The foot yanked away, but the other nurse said it was a reflex action. So Dan Coffin then dug a fingernail under one of Zack’s nails. Zack yanked his arm away and across his body, and that, the other nurse agreed, wasn’t a reflex action. It was a sign of life.

“We went from the lowest possible moment to, ‘Oh, my gosh, our son is still alive!’ ” said his mother. “That was the most miraculous feeling. We had gone from the lowest possible emotion that a parent could feel to the top of the mountains again. We were still very guarded, because we weren’t sure what his prognosis would be, but just to hear the words that he was back with us is something we’ll remember forever.”

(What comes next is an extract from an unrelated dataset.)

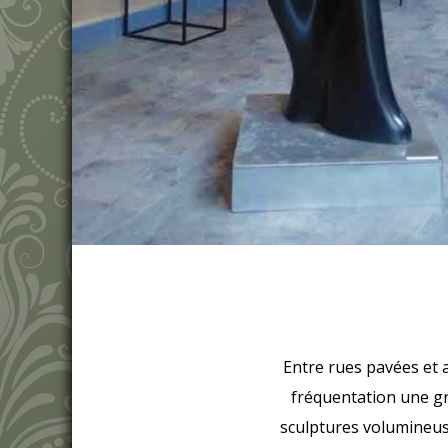
Entre rues pavées et ar
fréquentation une gra
sculptures volumineuse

Doctors warned the family that Zack could have profound brain damage that would prevent his leading anything resembling an active life. But within five days he opened his eyes, and 48 days after the accident, he walked out of a rehab center and returned home, where the entire town gave him a hero’s welcome.

He’s working to regain his memories and to control his emotions, and he’d like to go back to his job as a warehouse worker. He also wants to get his driver’s license back.

“I’ve been wanting to drive [from] about the day I was back from rehab,” he said.

At Morales’ request, Zack reached in the pocket of his jeans and pulled out the pocket knife his cousin had used to prove he was still alive. Dan Coffin had given it to him as a gift and a memento.

“It makes me thankful that they didn’t give up,” Zack said, turning the knife over in his hand. “Don’t let the good die young.”